Family Meals Focus
The Ellyn Satter Institute Newsletter
Prairie as a life metaphor
by Ellyn Satter, Registered Dietitian and Family Therapist
This month, we have a change of pace in honor of August – vacation month, last gasp before the push back to school. This issue of Family Meals Focus is for and about young mothers who are finding their way with home and career. Many of today’s young fathers identify with this story, as well, and you have my blessings. We are all in this together.
Weaving together all the threads
One of my friends, now in her 40s, recently got a job that allows her to weave together the threads of everything she has ever done. After getting her education and working a while, she took time out to raise her family. I have seen many other women and a few men do this, and I did it too. I consider it a great privilege, and I wouldn’t trade it for anything. At the same time, it was hard. I still don’t fully understand why staying home with children is so hard. I have seen others experience the same ennui that I did, and beyond offering my encouragement, I haven’t been able to explain what those feelings are all about. I suspect that it has something to do with lack of creativity. It seems so irreverent to say that being with children 24/7 is not creative, but there it is!

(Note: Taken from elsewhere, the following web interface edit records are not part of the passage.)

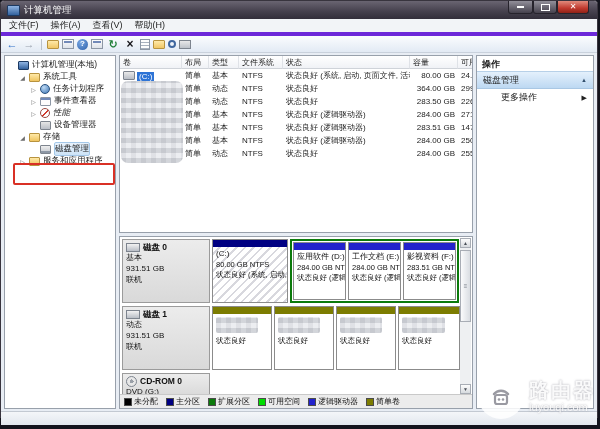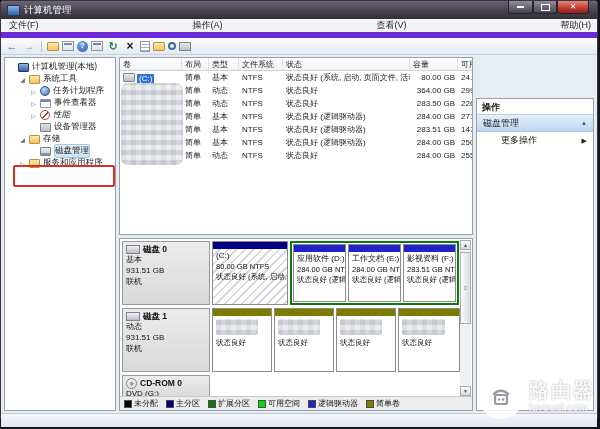--- a/index.html
+++ b/index.html
@@ -22,8 +22,8 @@
   .minbar{width:7px;height:2px;background:#fff;}
   .maxbox{width:7px;height:5px;border:1px solid #fff;}
   
-  .menubar{height:13px;background:#f2f4f7;border-bottom:6px solid #6d28d9;display:flex;
-           align-items:center;font-size:9px;color:#1d1d1d;padding-left:2px;justify-content:space-between;}
+  .menubar{height:13px;background:#f2f4f7;border-bottom:4px solid #6d28d9;display:flex;
+           align-items:center;font-size:9px;color:#1d1d1d;padding-left:2px;}
   .menu-item{padding:0 6px;}
   .toolbar{height:16px;background:linear-gradient(#fbfcfe,#e2eaf4);border-bottom:1px solid #c9d1dc;
            display:flex;align-items:center;padding-left:4px;gap:3px;}

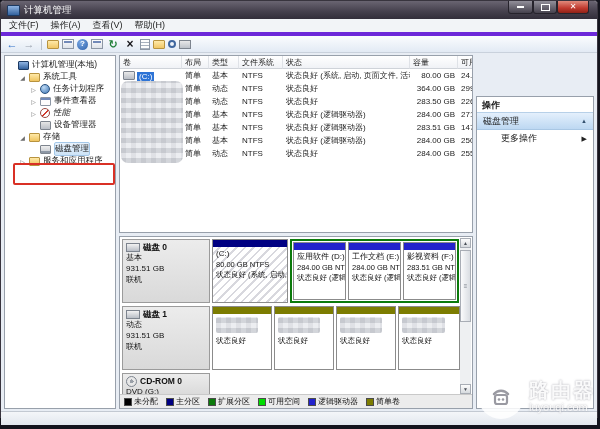--- a/index.html
+++ b/index.html
@@ -115,7 +115,7 @@
           border:1px solid #a8adb5;box-sizing:border-box;display:flex;align-items:center;justify-content:center;
           font-size:6px;color:#7c828b;}
   
-  .action-pane{width:118px;font-size:9px;color:#1c1c1c;display:flex;flex-direction:column;margin-top:41px;}
+  .action-pane{width:118px;font-size:9px;color:#1c1c1c;display:flex;flex-direction:column;}
   .ap-header{height:15px;padding:2px 5px 0;font-weight:bold;box-sizing:border-box;}
   .ap-section{height:16px;background:linear-gradient(#e4f0fc,#bdd8f2);border-top:1px solid #b7d0e8;
           border-bottom:1px solid #a9c7e4;display:flex;align-items:center;justify-content:space-between;

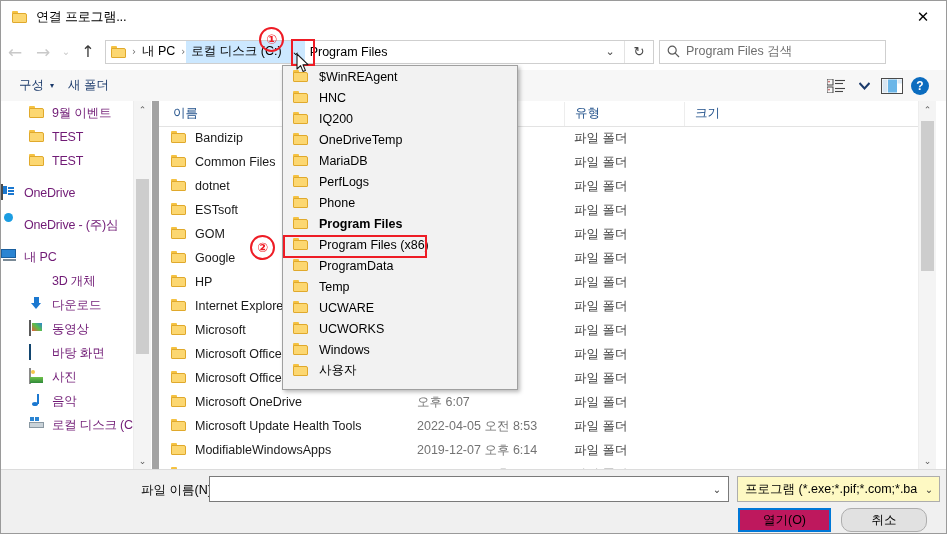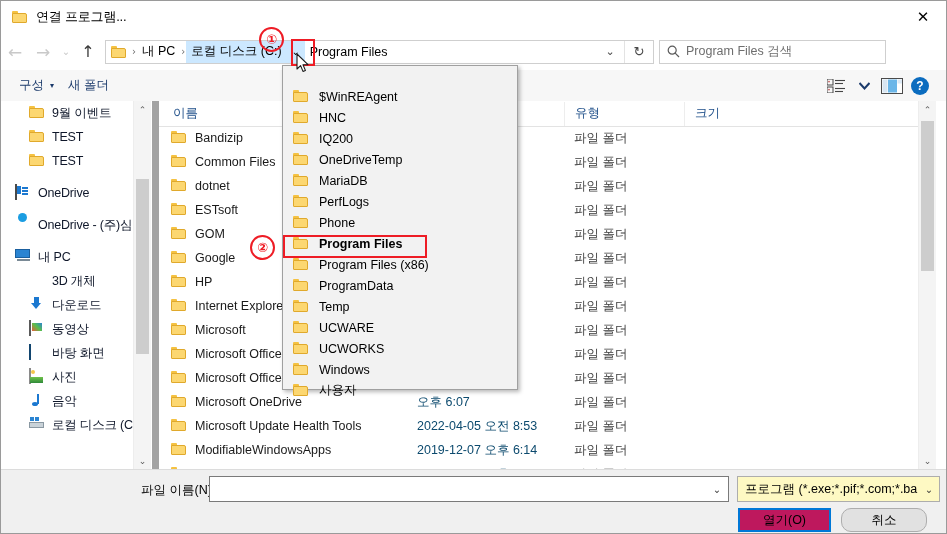--- a/index.html
+++ b/index.html
@@ -295,7 +295,7 @@
     background:#f2f2f2;border:1px solid #a0a0a0;
     box-shadow:2px 2px 4px rgba(0,0,0,0.28);
     z-index:40;box-sizing:border-box;
-    padding-top:20px;
+    padding-top:0;
   }
   .dd-item{
     height:21px;display:flex;align-items:center;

During those stay-at-home years, to challenge myself, I worked part-part time, did volunteer work, read and thought, taught and took the occasional workshop and University course, and puttered away at writing Child of Mine. When I was 41 years old, my youngest child was 11 years old, Child of Mine was published, I got my master’s degree in clinical social work, and I hung out my shingle as a family therapist specializing in eating and feeding. At that point, I discovered that those child-raising years had been tremendously productive for me. To tell you why, let me share a metaphor that grows out of my native gardening hobby.
It’s all about trust in yourself and your life circumstances.
We remember the pre-settlement prairie
I love the prairie, and here in Wisconsin we enthusiastically preserve prairie remnants and restore native prairie. In pre-settlement times, grasses and flowers dominated the plains from the Appalachians to the Rockies. Prairies grew “as tall as a man on horseback” and were broken only by the occasional small grove of huge old oak trees. Periodically, fires swept the prairies and reduced them to ash. The fires were started by lightening or by Indians who had observed that grazing animals preferred the tender grass that grew back through the ashes. The old oaks survived the fires because they had very thick bark. In contrast, the young oaks that sprouted from the acorns were burned to the ground.
When the settlers came, they plowed the prairies to plant their crops, and that stopped the fires. And the young oaks grew like weeds. The settlers got the impression that the oak was a very fast-growing tree, when in reality, it grows very slowly. But those young oaks had root systems which were decades – centuries – millennia old. When the fires stopped, they got their chance, and grew and grew.
You are developing your roots
You are like the young oaks. Over the years, as you raise your family and live your life, you develop your root systems – your skills and resources. When the time is right, you too will grow rapidly. I was born in 1942, and I think I got a lot accomplished in the last 35 years. The same can hold true for you. Trust yourself, trust life to give you opportunities to grow, do it at your own pace, and know that you will find the path that is right for you. What does this have to do with eating competence and feeding dynamics? It’s all about trust – trust in yourself and your life circumstances.